--- RECORDS FOR THIS EXERCISE ---
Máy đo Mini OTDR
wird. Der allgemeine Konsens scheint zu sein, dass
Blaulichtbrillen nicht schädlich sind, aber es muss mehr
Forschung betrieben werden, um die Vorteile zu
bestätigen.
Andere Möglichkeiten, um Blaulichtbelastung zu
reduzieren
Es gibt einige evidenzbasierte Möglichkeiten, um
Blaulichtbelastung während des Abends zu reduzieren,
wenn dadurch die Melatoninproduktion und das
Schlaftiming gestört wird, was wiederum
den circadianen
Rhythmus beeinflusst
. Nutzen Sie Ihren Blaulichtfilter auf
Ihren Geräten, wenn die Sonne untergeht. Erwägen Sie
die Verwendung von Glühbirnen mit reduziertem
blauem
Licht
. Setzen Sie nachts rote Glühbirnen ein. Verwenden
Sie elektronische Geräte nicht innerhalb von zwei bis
---
» THE PROBLEM
Each line containing the word "Blaulichtbelastung" needs to be copied from the data above.

» RESPONSE AREA
Andere Möglichkeiten, um Blaulichtbelastung zu
Blaulichtbelastung während des Abends zu reduzieren,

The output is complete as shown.